The Statistical Complexity of Early-Stopped Mirror Descent
This provides theoretical insights into implicit regularization for researchers in optimization and machine learning, though it is incremental as it builds on existing literature.
The paper tackles the problem of understanding the statistical guarantees of early-stopped mirror descent algorithms for linear models and kernel methods, showing that it yields excess risk bounds in terms of offset Rademacher complexities and recovers or improves upon recent results in implicit regularization.

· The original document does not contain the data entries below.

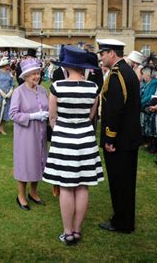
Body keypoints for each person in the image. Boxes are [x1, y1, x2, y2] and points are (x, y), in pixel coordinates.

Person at [43, 46, 103, 245]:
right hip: (86, 137)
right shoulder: (93, 88)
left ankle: (68, 232)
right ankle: (76, 231)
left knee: (67, 187)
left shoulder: (58, 86)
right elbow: (91, 115)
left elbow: (52, 116)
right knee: (83, 185)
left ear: (67, 65)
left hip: (63, 137)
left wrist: (61, 128)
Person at [97, 39, 141, 234]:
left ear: (112, 53)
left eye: (103, 54)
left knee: (120, 183)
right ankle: (125, 219)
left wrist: (109, 138)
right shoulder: (126, 71)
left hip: (120, 140)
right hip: (128, 138)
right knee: (126, 182)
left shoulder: (117, 75)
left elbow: (115, 110)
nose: (101, 57)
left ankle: (121, 222)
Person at [10, 58, 49, 211]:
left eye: (38, 73)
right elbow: (12, 114)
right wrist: (32, 116)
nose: (36, 76)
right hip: (25, 134)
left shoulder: (42, 90)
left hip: (41, 133)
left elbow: (47, 106)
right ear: (25, 76)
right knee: (25, 163)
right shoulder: (18, 92)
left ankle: (33, 192)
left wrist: (47, 114)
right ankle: (21, 195)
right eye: (33, 74)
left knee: (38, 161)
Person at [140, 67, 157, 151]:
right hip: (142, 107)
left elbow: (150, 96)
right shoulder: (145, 83)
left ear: (148, 75)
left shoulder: (154, 83)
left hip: (149, 107)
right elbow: (140, 93)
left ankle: (150, 144)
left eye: (143, 74)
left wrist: (139, 103)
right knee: (143, 125)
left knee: (149, 127)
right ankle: (145, 142)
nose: (142, 76)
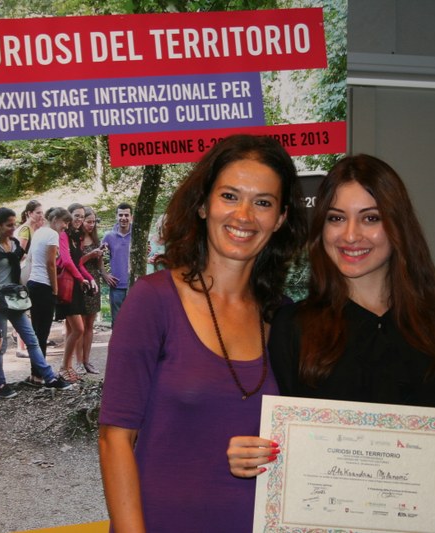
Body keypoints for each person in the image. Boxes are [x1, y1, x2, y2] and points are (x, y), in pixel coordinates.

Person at [227, 154, 435, 492]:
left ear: (397, 225)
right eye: (336, 218)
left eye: (370, 218)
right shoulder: (292, 325)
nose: (350, 235)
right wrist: (250, 454)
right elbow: (272, 434)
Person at [98, 135, 308, 532]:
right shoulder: (153, 300)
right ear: (202, 204)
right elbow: (115, 440)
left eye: (263, 202)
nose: (244, 215)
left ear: (280, 219)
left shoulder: (284, 317)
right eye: (229, 196)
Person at [0, 207, 72, 398]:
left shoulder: (16, 244)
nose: (13, 228)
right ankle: (0, 384)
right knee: (0, 345)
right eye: (9, 225)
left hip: (15, 298)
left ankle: (49, 377)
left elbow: (22, 266)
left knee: (32, 340)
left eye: (14, 224)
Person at [23, 207, 72, 387]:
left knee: (36, 331)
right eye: (65, 222)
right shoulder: (52, 234)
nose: (66, 226)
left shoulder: (38, 232)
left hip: (33, 284)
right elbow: (51, 264)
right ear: (56, 219)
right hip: (44, 286)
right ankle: (41, 375)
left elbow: (31, 259)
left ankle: (35, 373)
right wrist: (55, 289)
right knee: (42, 333)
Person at [55, 203, 96, 383]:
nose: (79, 219)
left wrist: (90, 278)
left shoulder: (77, 237)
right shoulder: (63, 235)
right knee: (78, 329)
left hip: (76, 287)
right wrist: (81, 279)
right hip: (67, 287)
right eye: (76, 216)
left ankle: (67, 366)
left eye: (82, 216)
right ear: (69, 216)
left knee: (75, 329)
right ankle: (64, 366)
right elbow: (66, 261)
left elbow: (78, 263)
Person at [13, 200, 44, 357]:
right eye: (38, 212)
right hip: (24, 272)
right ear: (29, 213)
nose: (41, 215)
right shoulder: (25, 230)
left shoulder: (33, 228)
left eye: (41, 212)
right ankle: (21, 347)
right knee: (25, 307)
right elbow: (19, 253)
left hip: (29, 271)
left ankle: (26, 341)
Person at [78, 206, 105, 375]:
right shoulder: (76, 239)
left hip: (94, 281)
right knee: (79, 326)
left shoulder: (96, 238)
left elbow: (100, 264)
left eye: (93, 222)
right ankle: (78, 361)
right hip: (81, 282)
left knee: (89, 324)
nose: (91, 225)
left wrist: (100, 256)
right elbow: (74, 262)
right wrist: (90, 255)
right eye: (88, 221)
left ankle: (86, 360)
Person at [101, 202, 132, 326]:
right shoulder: (109, 236)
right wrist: (105, 274)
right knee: (117, 322)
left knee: (135, 321)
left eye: (126, 215)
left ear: (131, 217)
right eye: (120, 215)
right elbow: (99, 256)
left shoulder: (138, 235)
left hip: (134, 285)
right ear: (116, 216)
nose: (123, 218)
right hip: (117, 285)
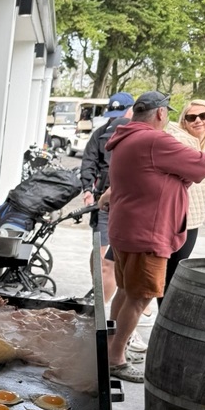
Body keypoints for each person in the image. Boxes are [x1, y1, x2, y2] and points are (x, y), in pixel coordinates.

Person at [101, 91, 205, 383]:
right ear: (161, 113)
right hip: (148, 234)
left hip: (127, 229)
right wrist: (183, 169)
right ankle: (115, 359)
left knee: (125, 291)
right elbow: (203, 165)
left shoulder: (126, 137)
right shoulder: (155, 140)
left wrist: (176, 175)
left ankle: (110, 347)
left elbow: (160, 174)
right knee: (140, 298)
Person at [79, 92, 134, 304]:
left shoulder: (141, 136)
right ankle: (99, 296)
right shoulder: (100, 134)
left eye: (120, 114)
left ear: (131, 111)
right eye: (113, 115)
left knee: (111, 261)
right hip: (103, 203)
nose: (115, 119)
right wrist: (87, 190)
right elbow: (88, 162)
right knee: (99, 255)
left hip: (129, 205)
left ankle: (101, 305)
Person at [163, 99, 205, 299]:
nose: (198, 120)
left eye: (203, 116)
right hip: (174, 219)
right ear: (184, 121)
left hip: (194, 219)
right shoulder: (179, 143)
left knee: (175, 272)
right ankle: (162, 313)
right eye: (191, 117)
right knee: (167, 274)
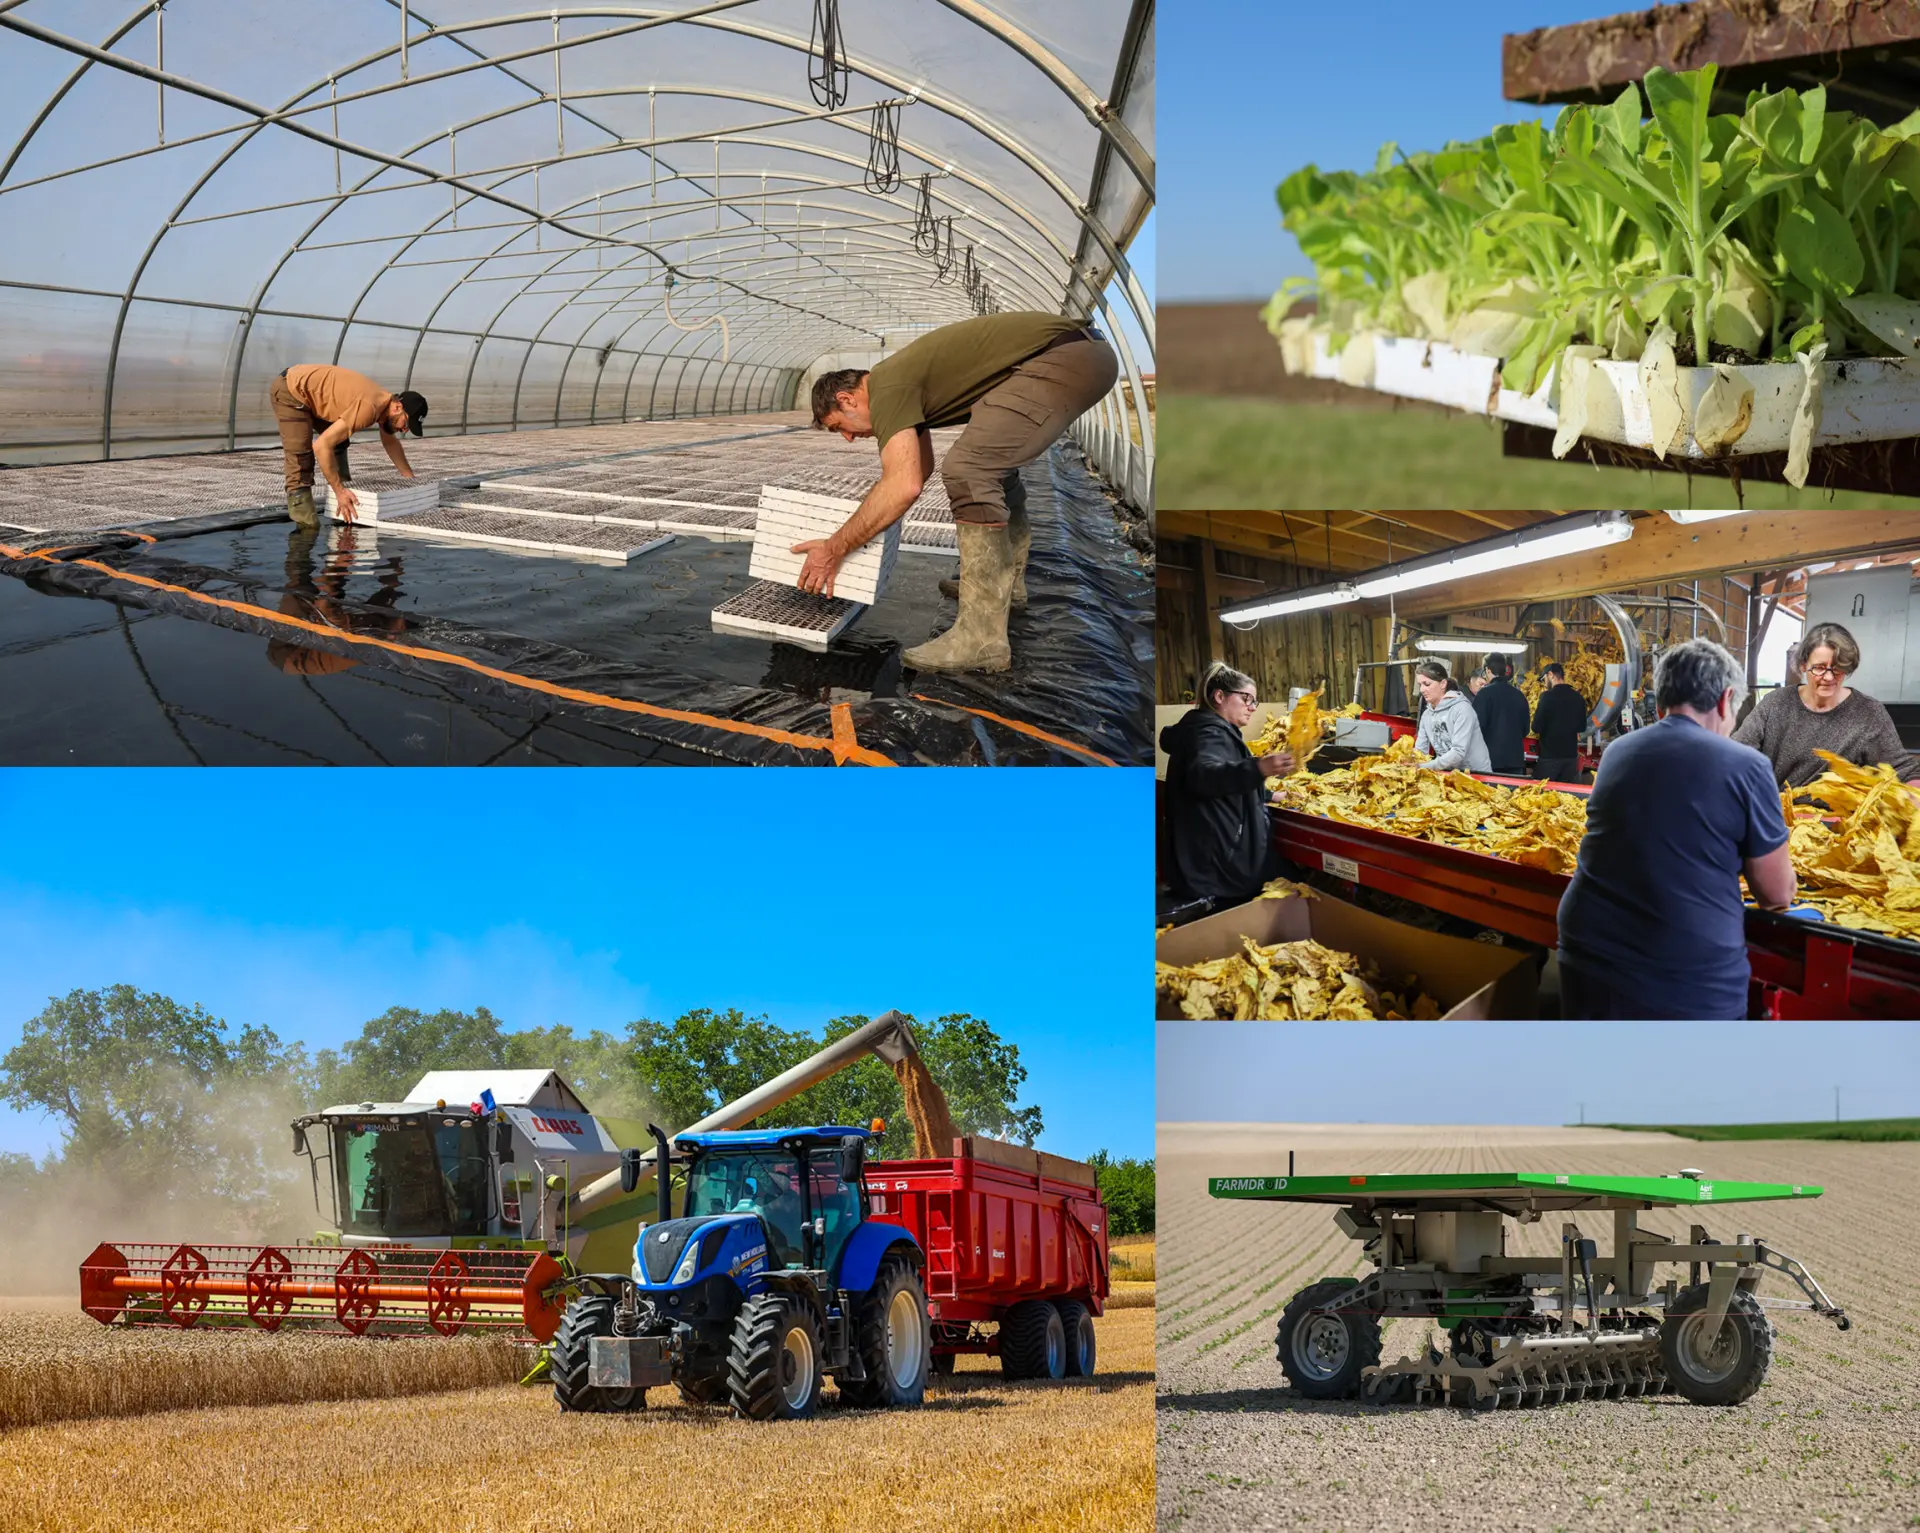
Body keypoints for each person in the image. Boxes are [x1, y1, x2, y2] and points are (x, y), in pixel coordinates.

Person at [797, 312, 1120, 672]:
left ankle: (981, 640)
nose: (848, 437)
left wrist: (834, 548)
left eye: (840, 426)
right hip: (1081, 354)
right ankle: (1005, 588)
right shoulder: (896, 383)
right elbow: (918, 470)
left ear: (847, 399)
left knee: (969, 469)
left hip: (1063, 359)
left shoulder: (888, 387)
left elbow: (903, 486)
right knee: (989, 466)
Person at [1557, 638, 1795, 1020]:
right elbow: (1775, 892)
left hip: (1587, 949)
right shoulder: (1746, 765)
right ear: (1725, 699)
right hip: (1683, 972)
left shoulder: (1619, 751)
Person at [1160, 662, 1297, 907]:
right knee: (1290, 882)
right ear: (1220, 696)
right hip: (1215, 866)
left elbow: (1223, 781)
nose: (1252, 707)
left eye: (1255, 701)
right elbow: (1205, 776)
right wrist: (1259, 768)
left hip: (1203, 857)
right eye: (1246, 699)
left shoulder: (1204, 729)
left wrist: (1268, 795)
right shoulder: (1209, 733)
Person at [1733, 621, 1920, 789]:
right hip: (1780, 812)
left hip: (1841, 820)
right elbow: (1736, 752)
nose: (1829, 677)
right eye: (1820, 668)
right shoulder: (1776, 704)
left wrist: (1913, 794)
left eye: (1838, 668)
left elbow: (1903, 770)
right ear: (1803, 666)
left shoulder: (1869, 713)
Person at [270, 364, 428, 529]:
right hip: (290, 390)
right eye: (406, 423)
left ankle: (344, 504)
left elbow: (390, 442)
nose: (405, 430)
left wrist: (410, 480)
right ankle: (305, 527)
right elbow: (321, 446)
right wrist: (339, 490)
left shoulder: (385, 405)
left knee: (340, 439)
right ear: (397, 408)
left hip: (311, 391)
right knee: (301, 458)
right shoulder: (369, 407)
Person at [1412, 659, 1491, 772]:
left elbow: (1458, 752)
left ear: (1443, 684)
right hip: (1449, 774)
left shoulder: (1462, 709)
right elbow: (1420, 751)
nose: (1422, 690)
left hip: (1476, 775)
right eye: (1420, 685)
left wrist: (1423, 767)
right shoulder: (1426, 715)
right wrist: (1410, 761)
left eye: (1427, 684)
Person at [1472, 653, 1531, 775]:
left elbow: (1476, 728)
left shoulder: (1483, 695)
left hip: (1490, 761)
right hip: (1515, 761)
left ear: (1487, 670)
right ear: (1506, 670)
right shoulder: (1519, 695)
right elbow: (1525, 730)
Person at [1532, 661, 1589, 783]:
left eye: (1544, 679)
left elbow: (1536, 727)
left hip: (1550, 758)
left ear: (1551, 675)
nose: (1544, 683)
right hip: (1571, 758)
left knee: (1544, 794)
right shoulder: (1578, 697)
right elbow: (1582, 727)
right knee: (1566, 795)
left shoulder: (1547, 697)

Recently there has been a surge of interest in understanding implicit regularization properties of iterative gradient-based optimization algorithms. In this paper, we study the statistical guarantees on the excess risk achieved by early-stopped unconstrained mirror descent algorithms applied to the unregularized empirical risk with the squared loss for linear models and kernel methods. By completing an inequality that characterizes convexity for the squared loss, we identify an intrinsic link between offset Rademacher complexities and potential-based convergence analysis of mirror descent methods. Our observation immediately yields excess risk guarantees for the path traced by the iterates of mirror descent in terms of offset complexities of certain function classes depending only on the choice of the mirror map, initialization point, step-size, and the number of iterations. We apply our theory to recover, in a clean and elegant manner via rather short proofs, some of the recent results in the implicit regularization literature, while also showing how to improve upon them in some settings.